[Dataset entries]
* * * * * * *

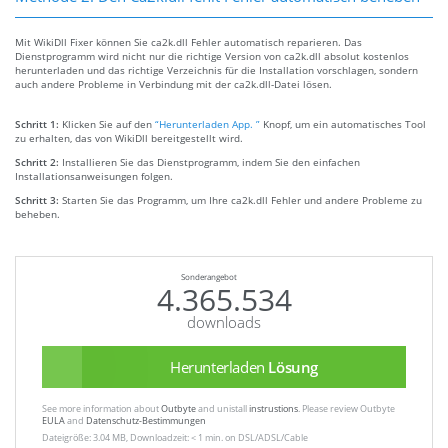
Mit WikiDll Fixer können Sie ca2k.dll Fehler automatisch reparieren. Das
Dienstprogramm wird nicht nur die richtige Version von ca2k.dll absolut kostenlos
herunterladen und das richtige Verzeichnis für die Installation vorschlagen, sondern
auch andere Probleme in Verbindung mit der ca2k.dll-Datei lösen.
Schritt 1:
Klicken Sie auf den
“Herunterladen App. ”
Knopf, um ein automatisches Tool
zu erhalten, das von WikiDll bereitgestellt wird.
Schritt 2:
Installieren Sie das Dienstprogramm, indem Sie den einfachen
Installationsanweisungen folgen.
Schritt 3:
Starten Sie das Programm, um Ihre ca2k.dll Fehler und andere Probleme zu
beheben.
Sonderangebot
4.365.534
downloads
Herunterladen
Lösung
See more information about
Outbyte
and unistall
instrustions
. Please review Outbyte
EULA
and
Datenschutz-Bestimmungen
Dateigröße: 3.04 MB, Downloadzeit: < 1 min. on DSL/ADSL/Cable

* * * * * * *

Omitting the pictures, repeat all entries exactly.

Mit WikiDll Fixer können Sie ca2k.dll Fehler automatisch reparieren. Das
Dienstprogramm wird nicht nur die richtige Version von ca2k.dll absolut kostenlos
herunterladen und das richtige Verzeichnis für die Installation vorschlagen, sondern
auch andere Probleme in Verbindung mit der ca2k.dll-Datei lösen.
Schritt 1:
Klicken Sie auf den
“Herunterladen App. ”
Knopf, um ein automatisches Tool
zu erhalten, das von WikiDll bereitgestellt wird.
Schritt 2:
Installieren Sie das Dienstprogramm, indem Sie den einfachen
Installationsanweisungen folgen.
Schritt 3:
Starten Sie das Programm, um Ihre ca2k.dll Fehler und andere Probleme zu
beheben.
Sonderangebot
4.365.534
downloads
Herunterladen
Lösung
See more information about
Outbyte
and unistall
instrustions
. Please review Outbyte
EULA
and
Datenschutz-Bestimmungen
Dateigröße: 3.04 MB, Downloadzeit: < 1 min. on DSL/ADSL/Cable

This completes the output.